SodaStream

SodaStream is an Israeli company that manufactures home carbonation devices and flavoring for making carbonated beverages at home. The company is a target of boycotts primarily due to its factory location in Ma'ale Adumim, an illegal Israeli settlement in the occupied West Bank.

Illegal West Bank Factory

SodaStream's factory in the Mishor Adumim industrial park, part of the Ma'ale Adumim illegal settlement. The land where the factory was built was taken from several Palestinian towns including Abu Dis, al-'Izariyyeh, al-'Issawiyyeh, a-Tur, and Anata.

Displacing Bedouins

Similar to the original factory, this new plant is as well situated to profit from Israel's apartheid systems, and its discriminatory policies towards non-Jewish citizens.
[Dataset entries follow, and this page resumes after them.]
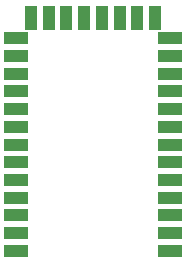
<source format=gbp>
G04 #@! TF.GenerationSoftware,KiCad,Pcbnew,(5.0.0)*
G04 #@! TF.CreationDate,2020-03-26T00:34:20-06:00*
G04 #@! TF.ProjectId,RGB_LEDController,5247425F4C4544436F6E74726F6C6C65,rev?*
G04 #@! TF.SameCoordinates,Original*
G04 #@! TF.FileFunction,Paste,Bot*
G04 #@! TF.FilePolarity,Positive*
%FSLAX46Y46*%
G04 Gerber Fmt 4.6, Leading zero omitted, Abs format (unit mm)*
G04 Created by KiCad (PCBNEW (5.0.0)) date 03/26/20 00:34:20*
%MOMM*%
%LPD*%
G01*
G04 APERTURE LIST*
%ADD10R,2.000000X1.000000*%
%ADD11R,1.000000X2.000000*%
G04 APERTURE END LIST*
D10*
G04 #@! TO.C,U1*
X124470000Y-119640000D03*
X124470000Y-118140000D03*
X124470000Y-116640000D03*
X124470000Y-115140000D03*
X124470000Y-113640000D03*
X124470000Y-112140000D03*
X124470000Y-110640000D03*
X124470000Y-109140000D03*
X124470000Y-107640000D03*
X124470000Y-106140000D03*
X124470000Y-104640000D03*
X124470000Y-103140000D03*
X124470000Y-101640000D03*
D11*
X125720000Y-99890000D03*
X127220000Y-99890000D03*
X128720000Y-99890000D03*
X130220000Y-99890000D03*
X131720000Y-99890000D03*
X133220000Y-99890000D03*
X134720000Y-99890000D03*
X136220000Y-99890000D03*
D10*
X137470000Y-101640000D03*
X137470000Y-103140000D03*
X137470000Y-104640000D03*
X137470000Y-106140000D03*
X137470000Y-107640000D03*
X137470000Y-109140000D03*
X137470000Y-110640000D03*
X137470000Y-112140000D03*
X137470000Y-113640000D03*
X137470000Y-115140000D03*
X137470000Y-116640000D03*
X137470000Y-118140000D03*
X137470000Y-119640000D03*
G04 #@! TD*
M02*

</source>
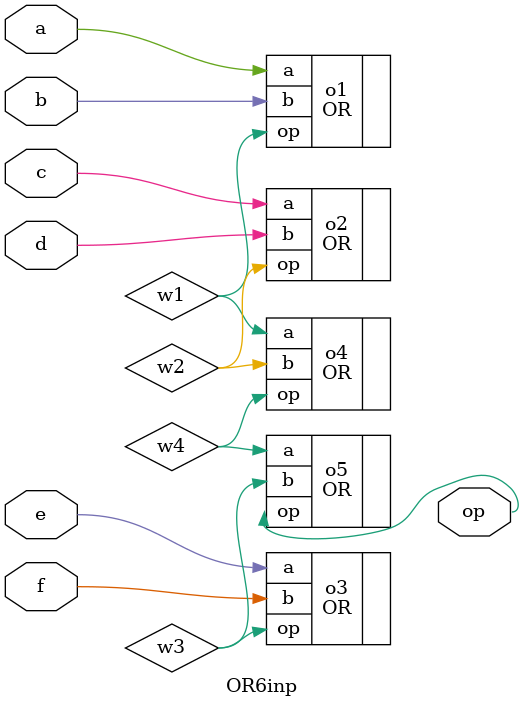
<source format=v>
`timescale 1ns / 1ps


module OR6inp(
    input a,
    input b,
    input c,
    input d,
    input e,
    input f,
    output op
    );
    wire w1,w2,w3,w4;
    OR o1(.a(a), .b(b), .op(w1));
    OR o2(.a(c), .b(d), .op(w2));
    OR o3(.a(e), .b(f), .op(w3));
    OR o4(.a(w1), .b(w2), .op(w4));
    OR o5(.a(w4), .b(w3), .op(op));
endmodule

</source>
In 2015, after international negative attention for its illegal factory in the West Bank, built on stolen Palestinian land, SodaStream decided to move its factory to the Naqab (Negev) desert beside Rahat, a planned Palestinian Bedouin township, as a pretend positive step in an area with high unemployment. However, the reality is that this industrialization of the area has been part of an Israeli strategy since at least 1963. As Israeli general Moshe Dayan outlined his plan for the Bedouins:

We should transform the Bedouin into an urban proletariat. This will be a radical move, which means that the Bedouin will not live on his land with his herds, but would become an urban person who comes home in the afternoon and puts his slippers on.

Rahat was established by the Israeli government in 1971 as a planned urban township for Bedouins as Israel expropriated more land in the Naqab and in recent years, Israel’s push to divorce its Bedouin citizens from their heritage has intensified, with an Israeli government initiative aiming to displace at least 40,000 Bedouin citizens of the Naqab.
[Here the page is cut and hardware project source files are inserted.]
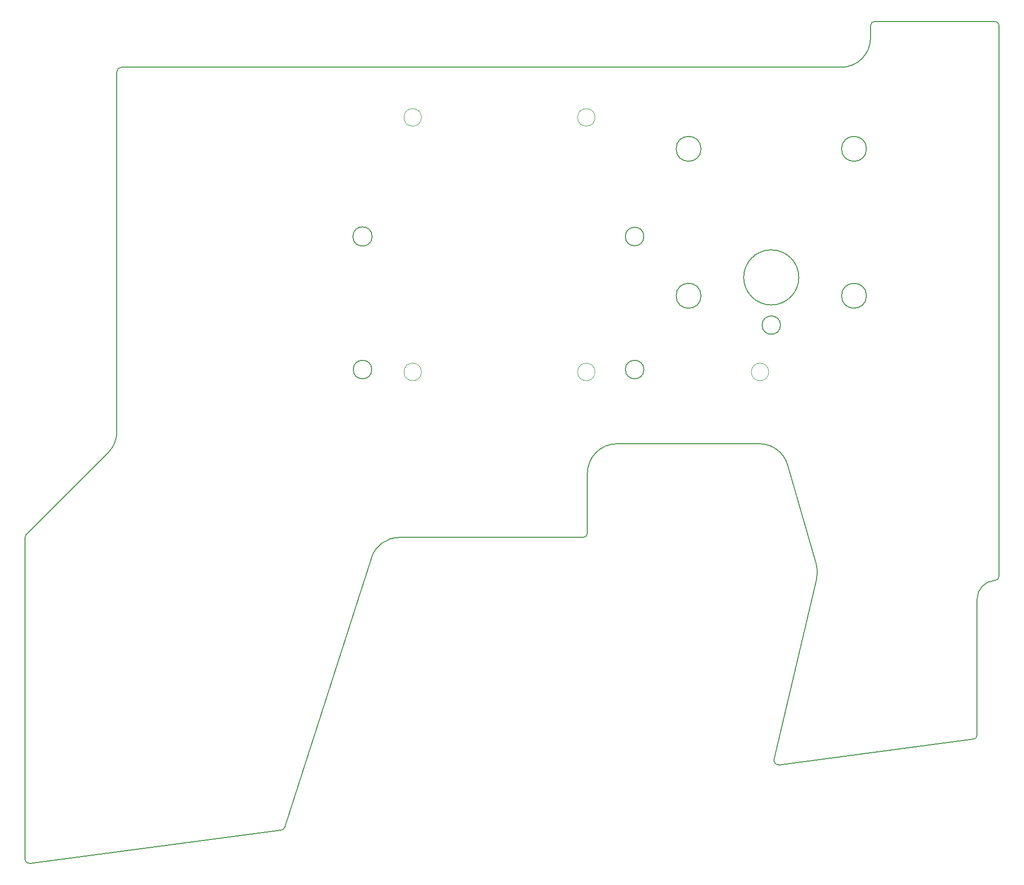
<source format=gbr>
%TF.GenerationSoftware,KiCad,Pcbnew,(6.0.9)*%
%TF.CreationDate,2022-12-26T21:29:22-09:00*%
%TF.ProjectId,PCB_ SELECT JETT PANEL,5043422c-2053-4454-9c45-4354204a4554,rev?*%
%TF.SameCoordinates,Original*%
%TF.FileFunction,Profile,NP*%
%FSLAX46Y46*%
G04 Gerber Fmt 4.6, Leading zero omitted, Abs format (unit mm)*
G04 Created by KiCad (PCBNEW (6.0.9)) date 2022-12-26 21:29:22*
%MOMM*%
%LPD*%
G01*
G04 APERTURE LIST*
%TA.AperFunction,Profile*%
%ADD10C,0.150000*%
%TD*%
%TA.AperFunction,Profile*%
%ADD11C,0.200000*%
%TD*%
%TA.AperFunction,Profile*%
%ADD12C,0.050000*%
%TD*%
G04 APERTURE END LIST*
D10*
X171940000Y-58590000D02*
G75*
G03*
X171940000Y-58590000I-1600000J0D01*
G01*
D11*
X79423800Y-95937810D02*
G75*
G03*
X80911703Y-92345713I-3592100J3592110D01*
G01*
X201702416Y-115184498D02*
X196778284Y-98097769D01*
D10*
X171940000Y-81590000D02*
G75*
G03*
X171940000Y-81590000I-1600000J0D01*
G01*
D11*
X191896940Y-94424497D02*
X167271704Y-94424497D01*
X181806850Y-68834000D02*
G75*
G03*
X181806850Y-68834000I-2152650J0D01*
G01*
D10*
X124940000Y-81590000D02*
G75*
G03*
X124940000Y-81590000I-1600000J0D01*
G01*
D11*
X198704200Y-65659000D02*
G75*
G03*
X198704200Y-65659000I-4762500J0D01*
G01*
X167271704Y-94424504D02*
G75*
G03*
X162191704Y-99504497I-4J-5079996D01*
G01*
X195529200Y-73914000D02*
G75*
G03*
X195529200Y-73914000I-1587500J0D01*
G01*
X232574287Y-118048109D02*
G75*
G03*
X233311706Y-117285898I-24587J761609D01*
G01*
X65036675Y-166191924D02*
G75*
G03*
X65898168Y-166947405I762025J24D01*
G01*
X211848693Y-21399492D02*
G75*
G03*
X211086692Y-22161502I7J-762008D01*
G01*
X211086694Y-24257001D02*
X211086693Y-22161501D01*
X206006694Y-29336993D02*
G75*
G03*
X211086693Y-24257001I6J5079993D01*
G01*
X81673694Y-29337018D02*
X206006694Y-29337000D01*
D12*
X163510000Y-38000000D02*
G75*
G03*
X163510000Y-38000000I-1510000J0D01*
G01*
D11*
X109262404Y-161238345D02*
G75*
G03*
X109888473Y-160715854I-99404J755445D01*
G01*
X65259919Y-110101762D02*
G75*
G03*
X65036708Y-110640550I538781J-538838D01*
G01*
X211848693Y-21399499D02*
X232549693Y-21399498D01*
X194447248Y-148983492D02*
G75*
G03*
X195288724Y-149912823I741852J-173908D01*
G01*
X233311693Y-22161498D02*
X233311706Y-117286545D01*
X228839172Y-145495818D02*
X195288590Y-149912841D01*
X65259892Y-110101735D02*
X79423806Y-95937816D01*
X161429704Y-110616997D02*
X129699459Y-110616997D01*
D12*
X193510000Y-82000000D02*
G75*
G03*
X193510000Y-82000000I-1510000J0D01*
G01*
X133510000Y-38000000D02*
G75*
G03*
X133510000Y-38000000I-1510000J0D01*
G01*
D11*
X161429704Y-110617004D02*
G75*
G03*
X162191704Y-109854997I-4J762004D01*
G01*
X81673694Y-29336995D02*
G75*
G03*
X80911695Y-30099019I6J-762005D01*
G01*
D10*
X125000000Y-58590000D02*
G75*
G03*
X125000000Y-58590000I-1660000J0D01*
G01*
D11*
X233311702Y-22161498D02*
G75*
G03*
X232549693Y-21399498I-762002J-2D01*
G01*
X162191704Y-99504497D02*
X162191704Y-109854997D01*
X181806850Y-43434000D02*
G75*
G03*
X181806850Y-43434000I-2152650J0D01*
G01*
X232574288Y-118048160D02*
G75*
G03*
X229501709Y-121224187I102412J-3173340D01*
G01*
D12*
X133510000Y-82000000D02*
G75*
G03*
X133510000Y-82000000I-1510000J0D01*
G01*
D11*
X124863295Y-114142031D02*
X109888375Y-160716158D01*
X210381850Y-68834000D02*
G75*
G03*
X210381850Y-68834000I-2152650J0D01*
G01*
X65036707Y-166191924D02*
X65036707Y-110640550D01*
X194447231Y-148983488D02*
X201767059Y-117750373D01*
X201767046Y-117750370D02*
G75*
G03*
X201701581Y-115181603I-4945946J1159170D01*
G01*
X210381850Y-43434000D02*
G75*
G03*
X210381850Y-43434000I-2152650J0D01*
G01*
X228839168Y-145495791D02*
G75*
G03*
X229501711Y-144740337I-99468J755491D01*
G01*
X229501708Y-121221497D02*
X229501711Y-144740337D01*
X129699459Y-110616959D02*
G75*
G03*
X124862641Y-114144065I41J-5080041D01*
G01*
X109262411Y-161238395D02*
X65898168Y-166947405D01*
X196778249Y-98097779D02*
G75*
G03*
X191899053Y-94424497I-4881349J-1406721D01*
G01*
X80911703Y-92345714D02*
X80911695Y-30099018D01*
D12*
X163510000Y-82000000D02*
G75*
G03*
X163510000Y-82000000I-1510000J0D01*
G01*
M02*

</source>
Inhumane Employment Practices

Israeli and American media have tried to portray the illegal Mishor Adumim factory as a paradise of cooperation and tolerance between SodaStream’s Israeli and Palestinian employees, intentionally ignoring the fact that these factories in illegal settlements are built on stolen land and the only reason they are viable is that Israel systematically destroys infrastructure in the west bank and directly contributes to the destruction of any economic opportunities outside the settlements for the Palestinians.
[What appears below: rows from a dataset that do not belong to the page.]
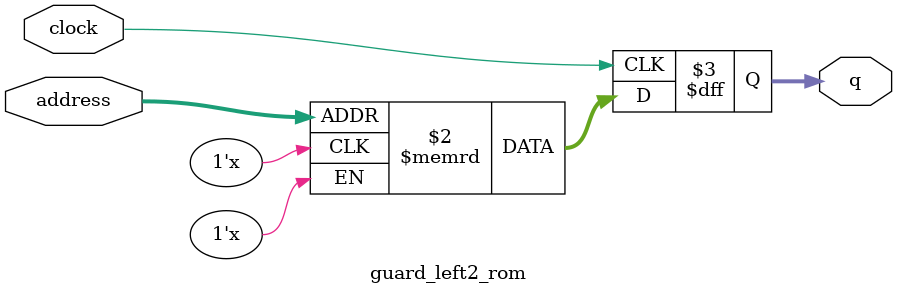
<source format=sv>
module guard_left2_rom (
	input logic clock,
	input logic [9:0] address,
	output logic [3:0] q
);

logic [3:0] memory [0:944] /* synthesis ram_init_file = "./guard_left2.mif" */;

always_ff @ (posedge clock) begin
	q <= memory[address];
end

endmodule

</source>
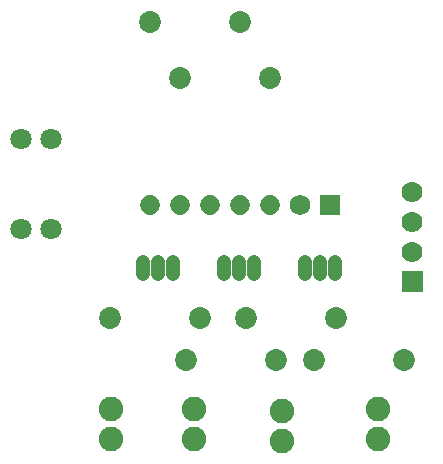
<source format=gbs>
G04 Layer: BottomSolderMaskLayer*
G04 EasyEDA v6.1.41, Thu, 16 May 2019 15:27:20 GMT*
G04 2d326a8386664dfebb0799a9ee8975a2,41c397309db345c68939c290f9bc7d8a,10*
G04 Gerber Generator version 0.2*
G04 Scale: 100 percent, Rotated: No, Reflected: No *
G04 Dimensions in millimeters *
G04 leading zeros omitted , absolute positions ,3 integer and 3 decimal *
%FSLAX33Y33*%
%MOMM*%
G90*
G71D02*

%ADD25C,1.727200*%
%ADD26C,1.203198*%
%ADD29C,1.778000*%
%ADD30C,1.803197*%
%ADD31C,2.082800*%
%ADD32C,1.854200*%

%LPD*%
G54D25*
G01X25273Y25692D02*
G01X25273Y25692D01*
G01X22733Y25692D02*
G01X22733Y25692D01*
G01X20193Y25692D02*
G01X20193Y25692D01*
G01X17653Y25692D02*
G01X17653Y25692D01*
G01X15113Y25692D02*
G01X15113Y25692D01*
G54D26*
G01X23876Y19858D02*
G01X23876Y20858D01*
G01X22606Y19858D02*
G01X22606Y20858D01*
G01X21336Y19858D02*
G01X21336Y20858D01*
G01X17018Y19858D02*
G01X17018Y20858D01*
G01X15748Y19858D02*
G01X15748Y20858D01*
G01X14478Y19858D02*
G01X14478Y20858D01*
G01X30734Y19858D02*
G01X30734Y20858D01*
G01X29464Y19858D02*
G01X29464Y20858D01*
G01X28194Y19858D02*
G01X28194Y20858D01*
G54D25*
G01X27813Y25692D03*
G36*
G01X29489Y24828D02*
G01X29489Y26555D01*
G01X31216Y26555D01*
G01X31216Y24828D01*
G01X29489Y24828D01*
G37*
G36*
G01X36408Y18326D02*
G01X36408Y20104D01*
G01X38186Y20104D01*
G01X38186Y18326D01*
G01X36408Y18326D01*
G37*
G54D29*
G01X37297Y21755D03*
G01X37297Y24295D03*
G01X37297Y26835D03*
G54D30*
G01X4191Y23660D03*
G01X6731Y23660D03*
G01X6731Y31280D03*
G01X4191Y31280D03*
G54D31*
G01X18796Y5880D03*
G01X18796Y8420D03*
G01X11811Y5880D03*
G01X11811Y8420D03*
G54D32*
G01X25781Y12611D03*
G01X18161Y12611D03*
G01X19304Y16167D03*
G01X11684Y16167D03*
G54D31*
G01X26289Y5753D03*
G01X26289Y8293D03*
G54D32*
G01X30861Y16167D03*
G01X23241Y16167D03*
G01X25273Y36487D03*
G01X17653Y36487D03*
G01X22733Y41186D03*
G01X15113Y41186D03*
G54D31*
G01X34417Y5880D03*
G01X34417Y8420D03*
G54D32*
G01X28956Y12611D03*
G01X36576Y12611D03*
M00*
M02*

</source>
According to multiple employee accounts, SodaStream's workplace conditions at its Mishor Adumim factory had a stark contrast to the company's public image. A Palestinian employee told The Electronic Intifada that workers were "treated like slaves," working grueling 60-hour weeks without overtime compensation. The factory maintained a rigid hierarchical structure, with white Jewish managers at the top, Russian supervisors in the middle, and Palestinians and black Jews relegated to manual labor positions. Despite Palestinians comprising 90% of floor workers, only two achieved foreman status, highlighting systematic barriers to advancement. Muslim employees reported religious discrimination, including denied prayer rights and hidden prayer carpets, with the advertised prayer room revealed to be merely a locker room. Workers faced constant job insecurity, including threats of immediate termination for taking sick leave, forced reduction in work days, and mandatory participation in promotional videos under threat of dismissal. While the wages were 3-4 times higher than those offered by the Palestinian Authority - an improvement only achieved through worker protests - employees felt trapped by limited alternative employment options in the region. A former employee speaking to Al Jazeera further exposed concerns about workplace safety, stating the plant was "a lot less safe than they claim," and described a culture of fear where workers avoided speaking to media due to concerns about arbitrary dismissal.

Another report from Reuters where a Palestinian worker revealed that "There's a lot of racism here," speaking on condition of anonymity. "Most of the managers are Israeli, and West Bank employees feel they can't ask for pay rises or more benefits because they can be fired and easily replaced."